7 luglio 2024 - VII dopo Pentecoste

Omelie festive

Giovanni 16,33-17,3


1. “Vi ho detto questo perché abbiate pace in me”

La tribolazione è la via su cui i discepoli del Signore dovranno imparare a poggiare i piedi,
se vorranno seguire con coerenza il loro Maestro. Fede in Gesù e tribolazione
sofferta a causa del Suo nome sono due realtà che s’intrecciano nel brano evangelico.
Siamo affamati di pace, che non è frutto delle nostre azioni/convinzioni, ma da una relazione con Dio.
Scrive Agostino: "Ci hai fatti per te; e il nostro cuore è inquieto finché non riposa in te"
A dire il vero la nostra è una pace fatta più di pantofole che dello zaino del viandante,
più il silenzio del deserto o la penombra di una chiesa, che il traffico caotico delle nostre città.
“Occorre forse una rivoluzione di mentalità per capire che la pace non è un dato, ma una conquista.
Non un bene di consumo, ma il prodotto di un impegno.
Non un nastro di partenza, ma uno striscione di arrivo.
La pace richiede lotta, sofferenza, tenacia. Esige alti costi di incomprensione e di sacrificio.
Rifiuta la tentazione del godimento. Non tollera atteggiamenti sedentari né annulla conflittualità”
scriveva don Tonino Bello. Infatti Gesù “non è venuto a portare pace, ma guerra e divisione”.
Quando dunque Gesù dice ai suoi: “Abbiate pace in me” è perché è consapevole che stare con Lui,
diventare suo discepolo, comporta stabilire un rapporto d’amore totalizzante, che ti unifica dentro...

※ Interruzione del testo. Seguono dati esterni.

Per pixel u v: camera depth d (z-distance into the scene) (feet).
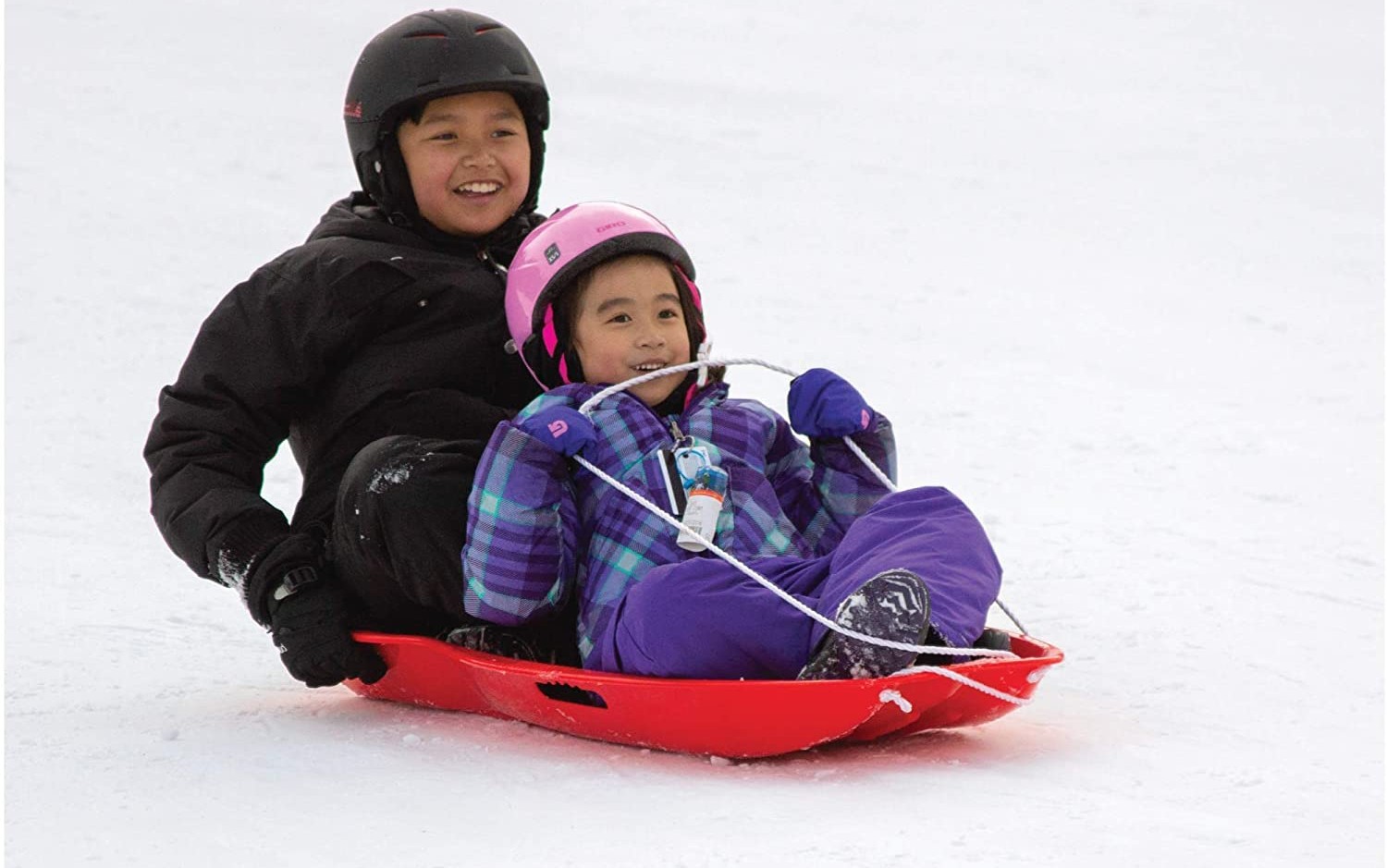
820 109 177.37
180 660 45.50
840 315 103.60
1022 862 28.09
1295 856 28.60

2. “Nel mondo avrete tribolazioni”

Entrare in un rapporto profondo con Gesù sino ad acquisire la Sua pace significa
non solo accogliere il frutto maturo della Sua resurrezione,
ma anche imparare a condividere col Lui tutto il dinamismo di sofferenza e di tribolazione
che Lo ha portato a morire per amore nostro sulla croce.
Per questo Gesù precisa ai Suoi che, stando nel mondo, non saremo preservati dalla tribolazione.
Ha detto Jean Guitton: "Quando un uomo non è perseguitato a causa delle sua fede
non è facile sapere quello in cui crede e quanto profondamente vi crede.
In realtà, quello in cui credo è ciò che accetterei di sostenere di fronte all'ironia,
al silenzio o al disprezzo di coloro che stimo. Crediamo veramente solo in quello per cui
accetteremmo, nel caso ci trovassimo nella situazione, di essere considerati idioti e soffrire".
Ci sono, infatti, momenti nella vita nei quali non è difficile disquisire sulla fede,
sul senso della fede e i suoi molteplici significati.
Ma se non giungiamo a soffrire a causa della fede in Lui
non è possibile dire di sapere, in modo obiettivo, in Chi credo veramente.
Potremo dire di credere se sapremo sostenere: l’ironia, il silenzio, il disprezzo,
sino ad essere considerati idioti e soffrire a causa di Colui in cui crediamo davvero.
E' l'ultima beatitudine: “Beati voi qdo vi insulteranno, vi perseguiteranno e, mentendo, diranno ogni
sorta di male contro di voi per causa mia. Così infatti hanno perseguitato i profeti prima di voi”.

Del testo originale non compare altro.